Validation

Transformer performs two types of validation:

Implicit validation: Implicit validation occurs by default as the Control Hub UI saves your changes. Implicit validation lists missing or incomplete configuration, such as an unconnected stage or a required property that has not been configured.; Errors found by implicit validation display in the Validation Errors list. Error icons display on stages with undefined required properties and on the canvas for pipeline issues.
Explicit validation: Explicit validation occurs when you click the Validate icon, run a preview, or start a test run of the pipeline. Explicit validation becomes available when implicit validation passes.; Explicit validation is a semantic validation that checks all configured values for validity and verifies whether the pipeline can run as configured.
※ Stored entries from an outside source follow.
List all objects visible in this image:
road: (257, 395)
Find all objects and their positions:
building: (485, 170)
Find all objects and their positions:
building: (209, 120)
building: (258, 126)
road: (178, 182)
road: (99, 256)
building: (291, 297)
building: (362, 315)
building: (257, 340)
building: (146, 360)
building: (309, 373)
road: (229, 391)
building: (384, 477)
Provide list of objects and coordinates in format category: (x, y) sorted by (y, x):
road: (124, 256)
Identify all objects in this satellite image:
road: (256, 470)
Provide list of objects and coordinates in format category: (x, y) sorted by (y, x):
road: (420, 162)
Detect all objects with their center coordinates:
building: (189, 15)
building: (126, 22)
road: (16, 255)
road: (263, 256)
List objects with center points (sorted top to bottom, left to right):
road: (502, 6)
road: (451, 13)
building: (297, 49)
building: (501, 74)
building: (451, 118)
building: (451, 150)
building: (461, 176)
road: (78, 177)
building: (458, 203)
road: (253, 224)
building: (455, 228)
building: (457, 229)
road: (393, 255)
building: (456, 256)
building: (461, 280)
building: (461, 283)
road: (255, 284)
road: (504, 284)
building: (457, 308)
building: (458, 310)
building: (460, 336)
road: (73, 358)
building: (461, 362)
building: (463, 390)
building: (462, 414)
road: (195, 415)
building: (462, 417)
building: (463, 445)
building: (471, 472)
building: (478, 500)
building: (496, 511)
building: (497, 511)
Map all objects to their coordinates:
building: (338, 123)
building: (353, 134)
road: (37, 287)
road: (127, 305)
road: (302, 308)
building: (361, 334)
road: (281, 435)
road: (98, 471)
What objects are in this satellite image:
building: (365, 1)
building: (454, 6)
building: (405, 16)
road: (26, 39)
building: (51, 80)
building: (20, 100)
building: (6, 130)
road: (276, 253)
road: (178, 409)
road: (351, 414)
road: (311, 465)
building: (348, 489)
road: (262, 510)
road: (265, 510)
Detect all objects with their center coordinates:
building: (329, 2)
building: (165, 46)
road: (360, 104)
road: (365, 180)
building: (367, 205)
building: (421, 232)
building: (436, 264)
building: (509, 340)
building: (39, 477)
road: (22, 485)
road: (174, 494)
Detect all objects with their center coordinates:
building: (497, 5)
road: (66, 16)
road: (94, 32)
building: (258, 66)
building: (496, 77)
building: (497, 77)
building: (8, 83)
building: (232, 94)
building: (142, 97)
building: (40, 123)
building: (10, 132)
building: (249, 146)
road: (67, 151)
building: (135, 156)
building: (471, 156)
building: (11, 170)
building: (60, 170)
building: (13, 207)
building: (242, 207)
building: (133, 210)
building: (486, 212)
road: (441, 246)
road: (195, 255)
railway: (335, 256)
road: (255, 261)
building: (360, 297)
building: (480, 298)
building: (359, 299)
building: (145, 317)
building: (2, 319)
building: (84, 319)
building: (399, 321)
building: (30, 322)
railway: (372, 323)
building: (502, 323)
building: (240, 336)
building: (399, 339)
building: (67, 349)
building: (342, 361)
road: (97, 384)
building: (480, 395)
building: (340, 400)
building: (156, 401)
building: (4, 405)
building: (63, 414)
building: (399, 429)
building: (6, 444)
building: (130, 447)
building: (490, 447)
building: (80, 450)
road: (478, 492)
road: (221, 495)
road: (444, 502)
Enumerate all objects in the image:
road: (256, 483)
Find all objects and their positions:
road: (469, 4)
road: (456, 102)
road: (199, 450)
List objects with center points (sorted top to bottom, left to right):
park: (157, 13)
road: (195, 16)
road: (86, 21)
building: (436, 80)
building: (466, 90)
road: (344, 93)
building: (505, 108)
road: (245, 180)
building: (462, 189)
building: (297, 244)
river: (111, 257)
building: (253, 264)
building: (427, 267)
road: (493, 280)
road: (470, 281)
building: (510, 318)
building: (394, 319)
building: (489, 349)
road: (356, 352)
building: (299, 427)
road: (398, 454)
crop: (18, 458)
For example, while implicit validation verifies that you entered a value for a URI, explicit validation tests the validity of the URI by connecting to the system.; Errors found by explicit validation display in a list from the validation error message.

Spark for Explicit Validation

When you click the Validate icon to perform an explicit validation of a pipeline, you choose the Spark libraries that Transformer uses to validate the pipeline:

Embedded Spark libraries: Transformer includes embedded Spark libraries that you can use to validate a local or cluster pipeline.; When you validate using the embedded Spark libraries, Transformer validates the pipeline without communicating with the Spark installation on the local Transformer machine or on the cluster.; Validation using the embedded Spark libraries typically completes quickly. However, the validation fails if the Transformer machine cannot access the external systems that the pipeline connects to.
Spark cluster configured for the pipeline: Transformer validates the pipeline using the Spark cluster configured for the pipeline.; When you validate a local pipeline using the configured Spark cluster, Transformer launches a Spark application in the local Spark installation on the Transformer machine, and then performs the validation in the local Spark installation.; When you validate a cluster pipeline using the configured Spark cluster, Transformer launches a Spark application in the configured cluster, and then performs the validation on the Spark cluster.; When you use the configured cluster, Transformer performs the same validation as when you start the pipeline. However, using the configured cluster can cause the validation to take longer.

In most cases, you'll want to validate a pipeline using the configured Spark cluster so that Transformer uses the same validation as when you start the pipeline.